Stored data:
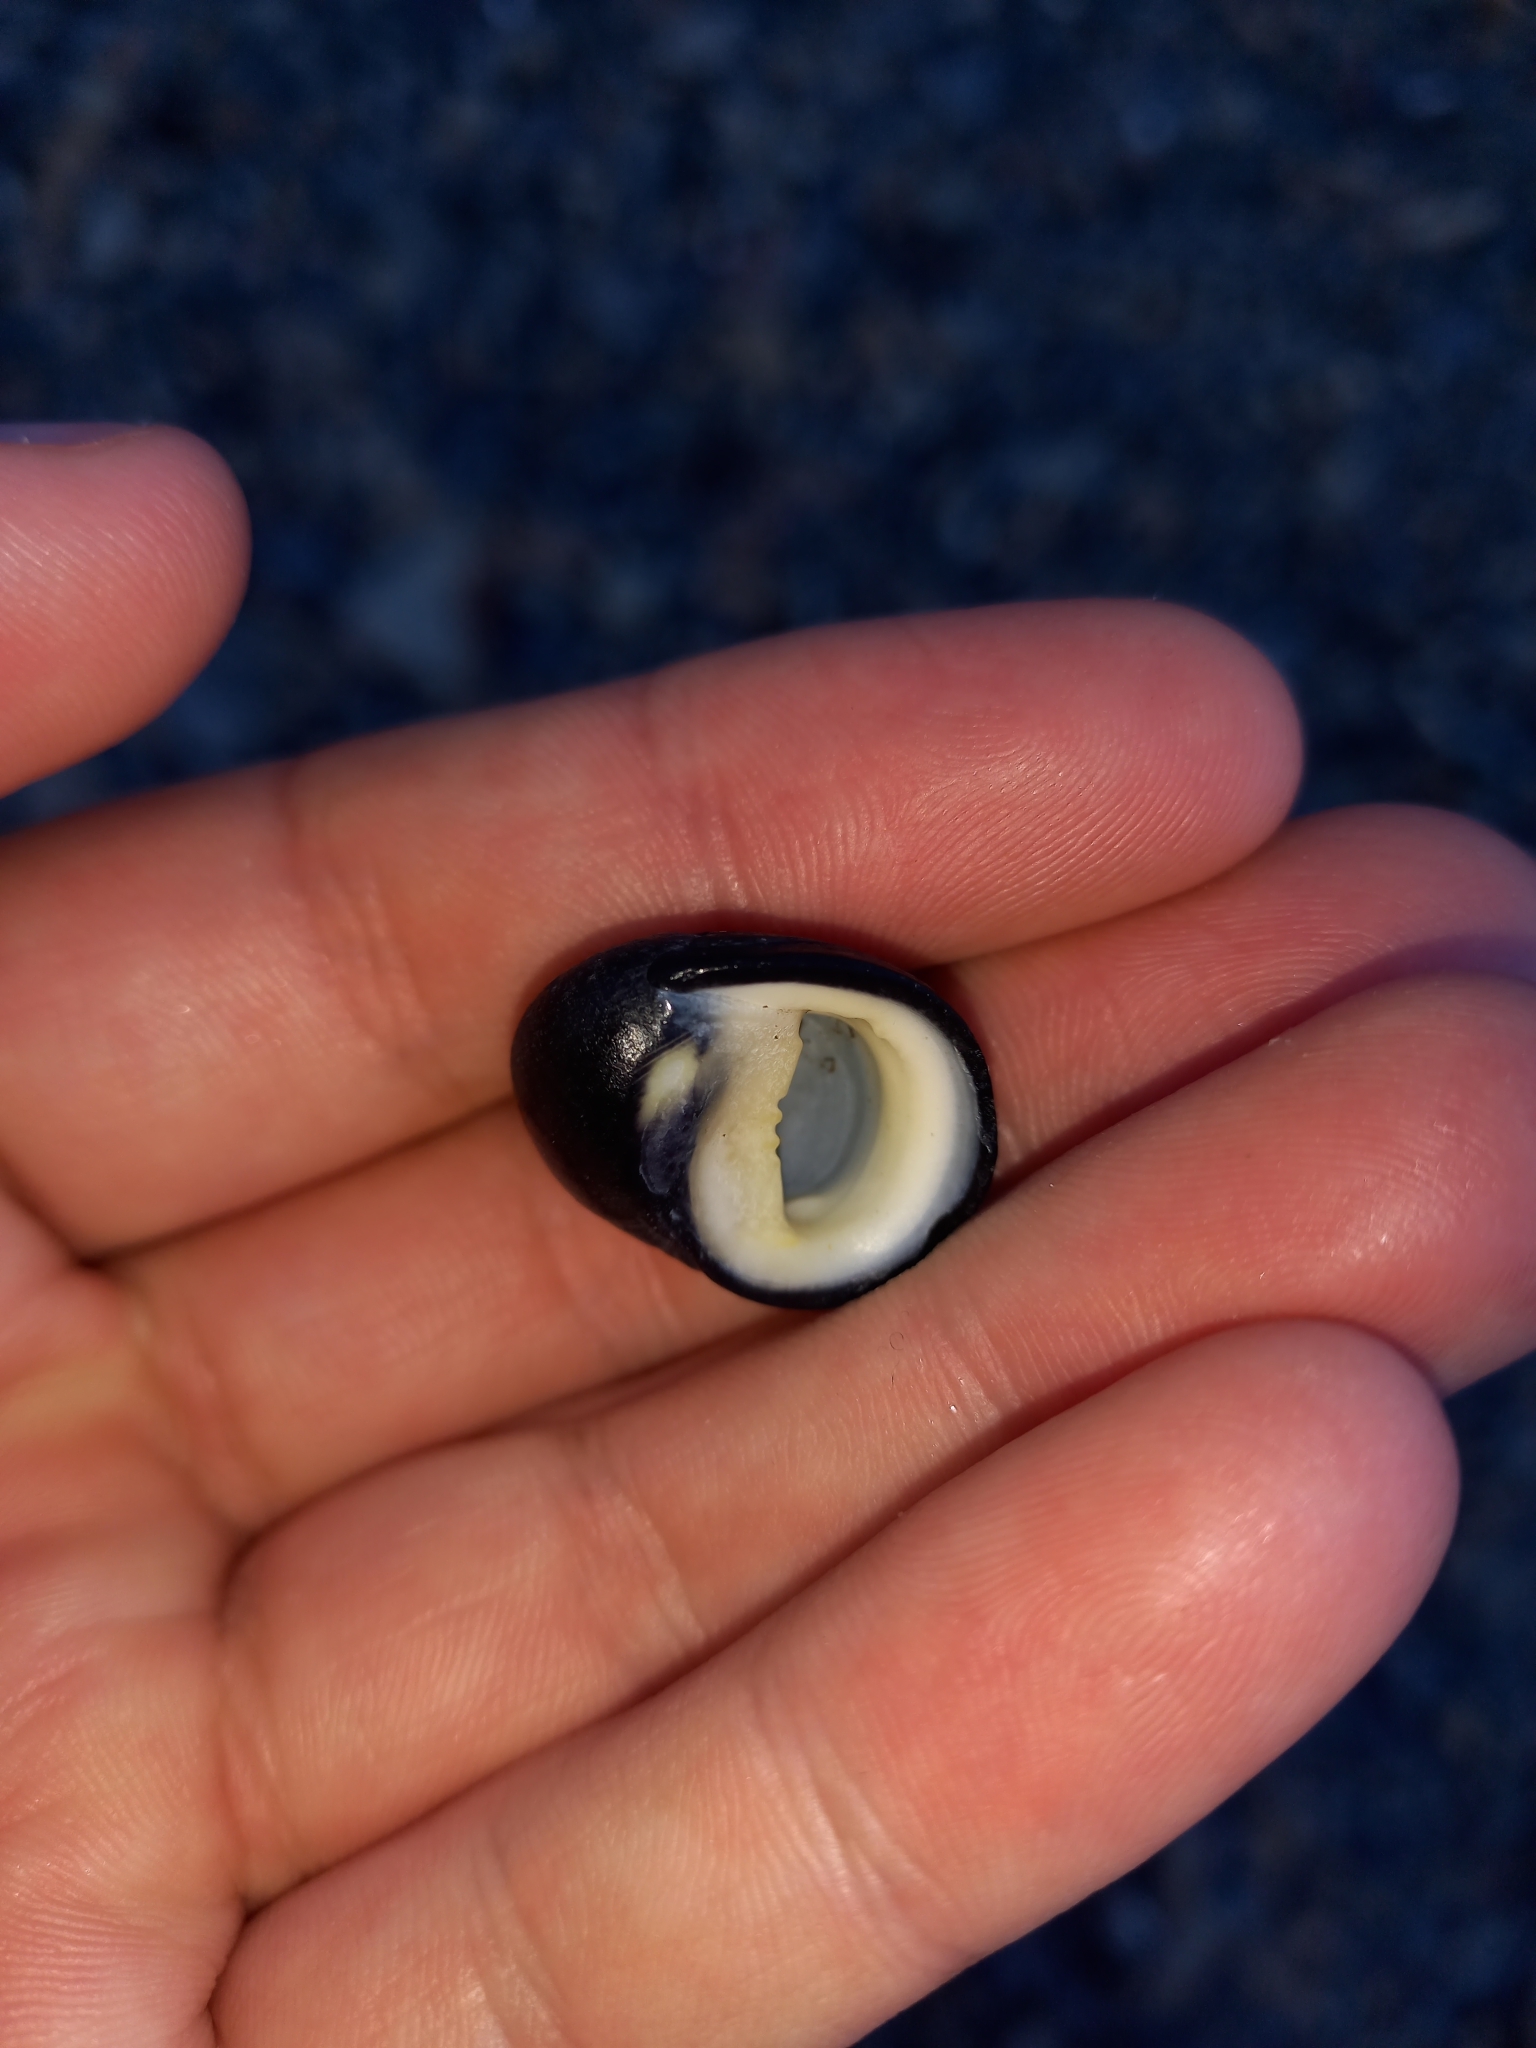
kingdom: Animalia
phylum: Mollusca
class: Gastropoda
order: Cycloneritida
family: Neritidae
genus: Nerita
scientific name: Nerita melanotragus
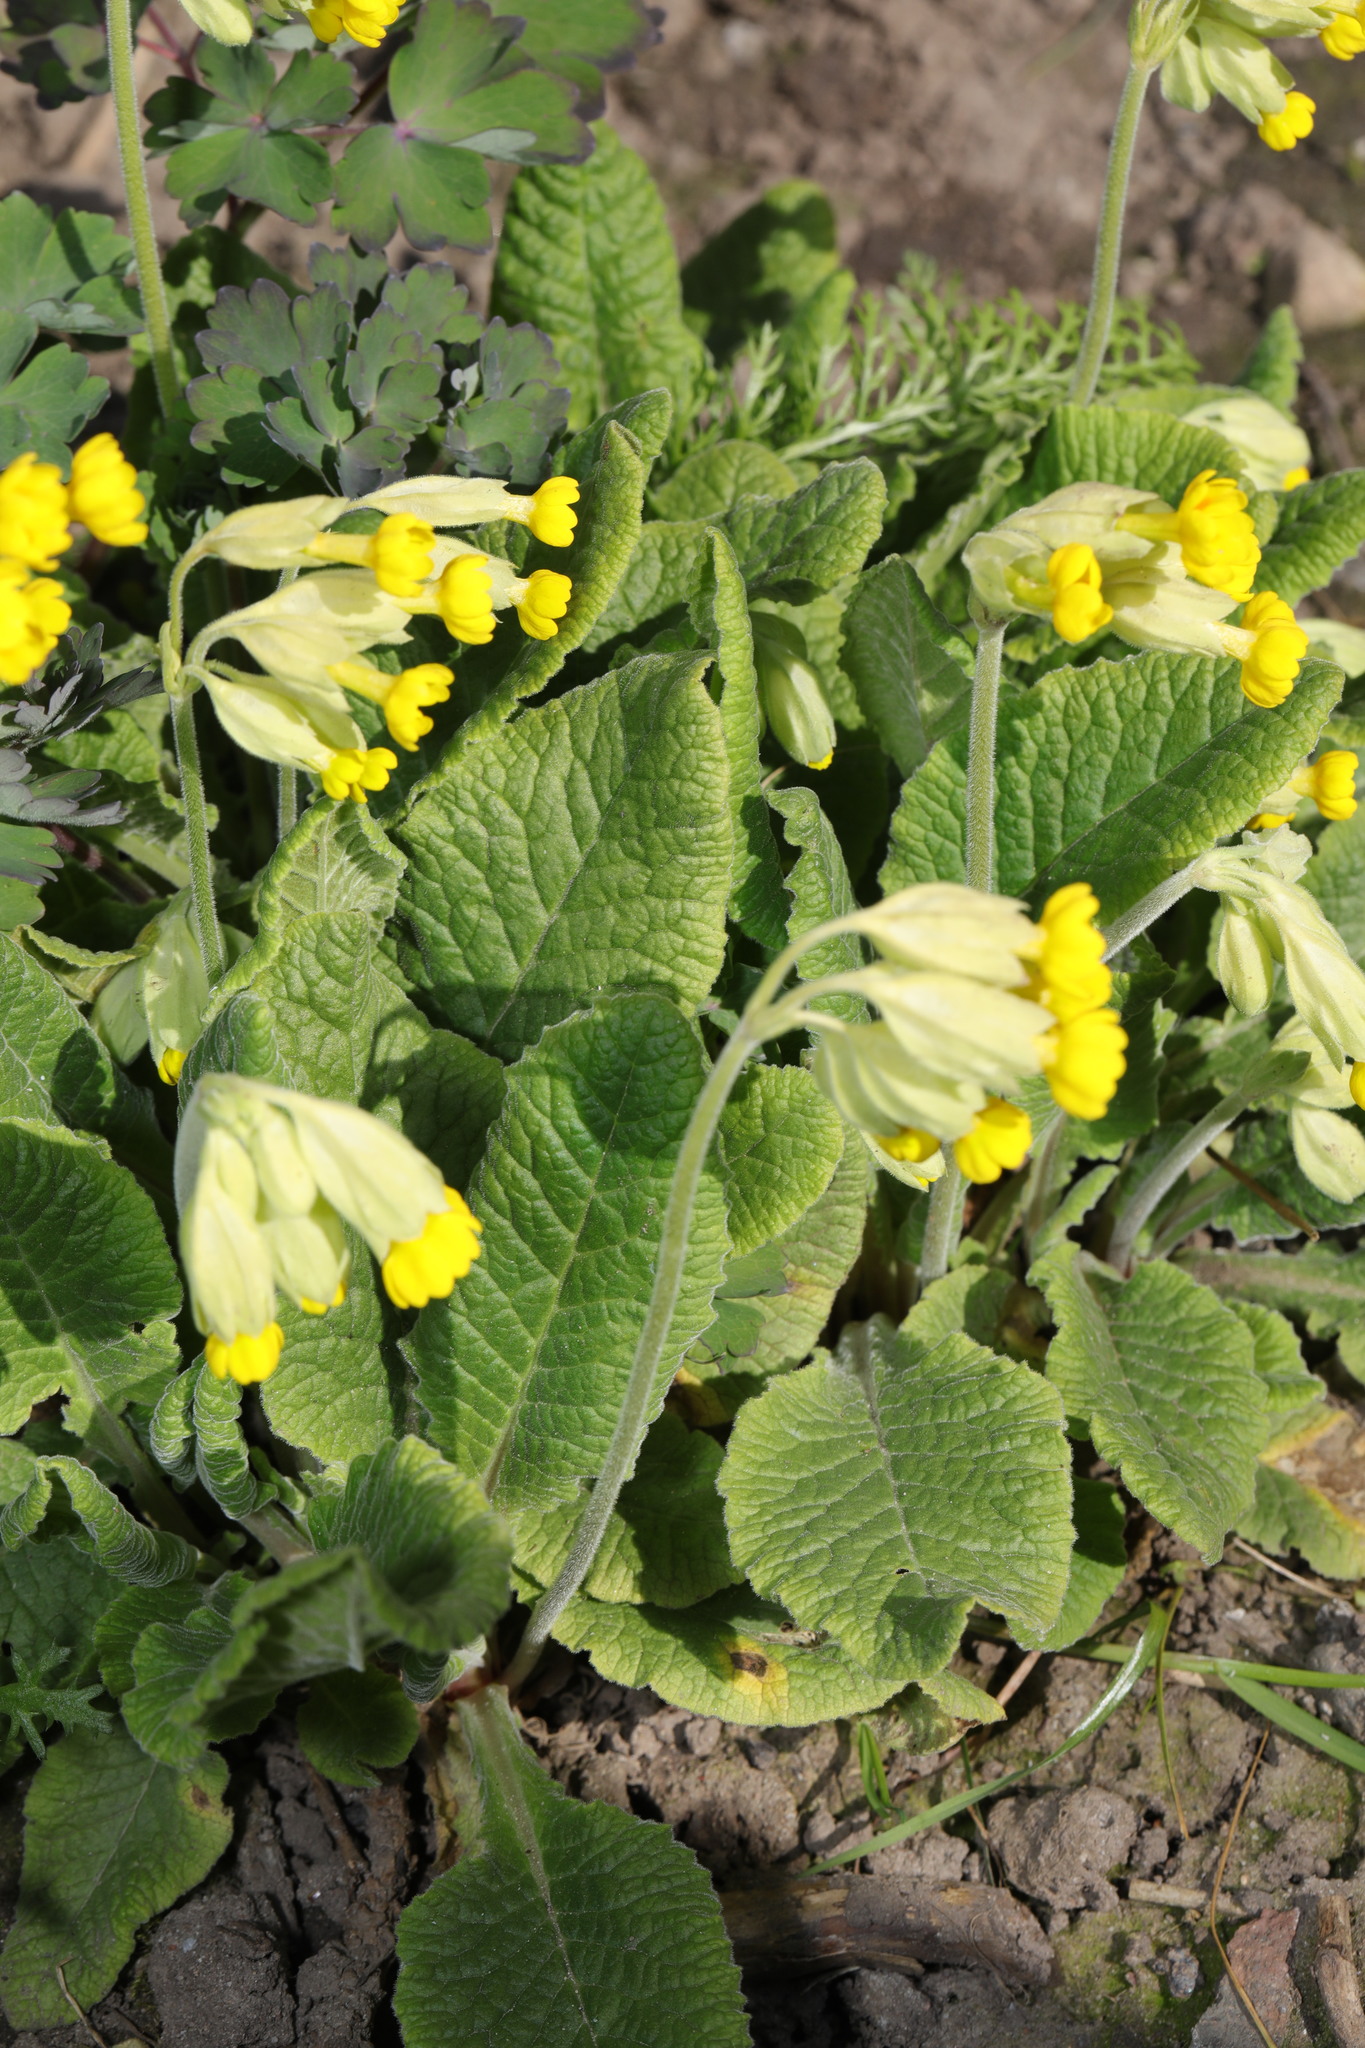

Problem requirements: Rewrite all the rows with "scientific name" changed to "binomial" and everything else left as it is, and omit the pictures.

Complete output:
kingdom: Animalia
phylum: Mollusca
class: Gastropoda
order: Cycloneritida
family: Neritidae
genus: Nerita
binomial: Nerita melanotragus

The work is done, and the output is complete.